One practical concern is preventing your dog from licking the treated area immediately after application. Dogs are drawn to lick at irritated skin, and ingesting the medication can reduce its effectiveness on the lesion while potentially causing unwanted effects internally. An Elizabethan collar (the “cone of shame”) or a recovery suit can help keep your dog from disturbing the treated spot while the spray absorbs.

Important Safety Considerations

Because Betagen contains a steroid, it should not be used on skin infections caused by viruses or fungi. Betamethasone suppresses the local immune response, which is helpful for controlling inflammation from bacterial infections but harmful when the immune system is actively needed to fight viral or fungal invaders. Using a steroid on a viral skin condition like herpes or a fungal infection like ringworm can cause the infection to spread more rapidly. This is one reason Betagen requires a prescription: your vet needs to confirm that bacteria, not another pathogen, are responsible for the lesion.
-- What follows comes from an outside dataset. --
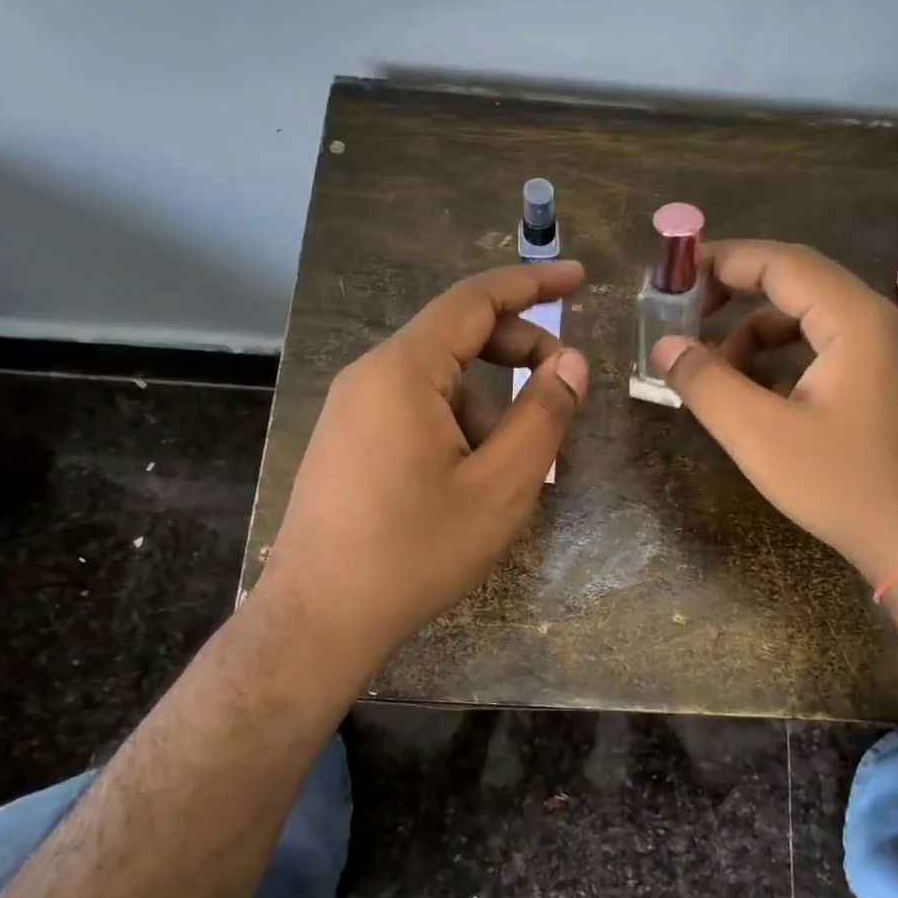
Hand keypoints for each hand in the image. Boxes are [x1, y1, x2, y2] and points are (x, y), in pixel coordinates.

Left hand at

Prolonged use of topical steroids carries its own risks. Extended application can thin the skin at the treatment site, delay wound healing, and, if enough is absorbed through the skin over time, produce systemic effects similar to steroid overuse throughout the body. These effects include increased thirst, increased urination, and changes in appetite. Following your veterinarian’s recommended treatment duration closely helps avoid these complications. If the skin lesion hasn’t improved within the expected timeframe, a follow-up visit is more appropriate than continuing to apply the spray indefinitely.

Betagen is not intended for deep wounds, puncture injuries, or infections that have spread below the skin’s surface. “Superficial lesions” means the infection is limited to the outer layers of skin. Deeper infections typically require oral or injectable antibiotics rather than topical treatment alone.
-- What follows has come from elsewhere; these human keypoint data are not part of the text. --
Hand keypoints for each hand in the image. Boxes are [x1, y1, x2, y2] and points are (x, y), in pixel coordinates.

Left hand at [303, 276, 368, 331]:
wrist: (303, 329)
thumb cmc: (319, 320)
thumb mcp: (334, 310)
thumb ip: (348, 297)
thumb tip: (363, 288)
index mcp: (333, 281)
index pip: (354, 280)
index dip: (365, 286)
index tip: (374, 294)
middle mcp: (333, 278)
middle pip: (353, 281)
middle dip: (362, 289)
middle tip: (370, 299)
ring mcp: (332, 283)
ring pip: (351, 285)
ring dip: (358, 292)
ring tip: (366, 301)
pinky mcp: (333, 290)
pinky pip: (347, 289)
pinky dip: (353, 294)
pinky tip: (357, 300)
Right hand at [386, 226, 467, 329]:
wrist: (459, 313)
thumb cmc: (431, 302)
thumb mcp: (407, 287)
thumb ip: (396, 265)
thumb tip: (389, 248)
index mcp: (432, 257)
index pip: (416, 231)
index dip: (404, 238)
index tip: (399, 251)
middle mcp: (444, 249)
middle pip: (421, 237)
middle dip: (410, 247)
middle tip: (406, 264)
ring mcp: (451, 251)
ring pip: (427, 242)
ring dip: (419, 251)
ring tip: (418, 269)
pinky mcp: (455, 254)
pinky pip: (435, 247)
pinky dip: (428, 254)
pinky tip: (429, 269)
What to Expect During Treatment

Most dogs show noticeable improvement within the first few days of treatment. The itching and redness from the steroid component often improve before the infection itself fully clears, which can be misleading. Even if your dog seems more comfortable, continuing the full course of treatment as prescribed is important to ensure the bacteria are fully eliminated. Stopping an antibiotic early, even a topical one, increases the risk of the infection returning or of surviving bacteria developing resistance to the medication.

If the lesion worsens, spreads, or doesn’t improve after several days of consistent application, the infection may involve bacteria that are resistant to gentamicin, or the underlying cause may not be bacterial at all. Your veterinarian may want to perform a culture and sensitivity test, which identifies the specific bacteria involved and which antibiotics will work against them.

Storage and Handling

Store Betagen Topical Spray at controlled room temperature, away from direct sunlight and extreme heat. Keep the cap securely closed between uses. As with all veterinary medications, store it out of reach of children and pets. Check the expiration date before each use, and dispose of any remaining product once the prescribed treatment course is complete or the product has expired.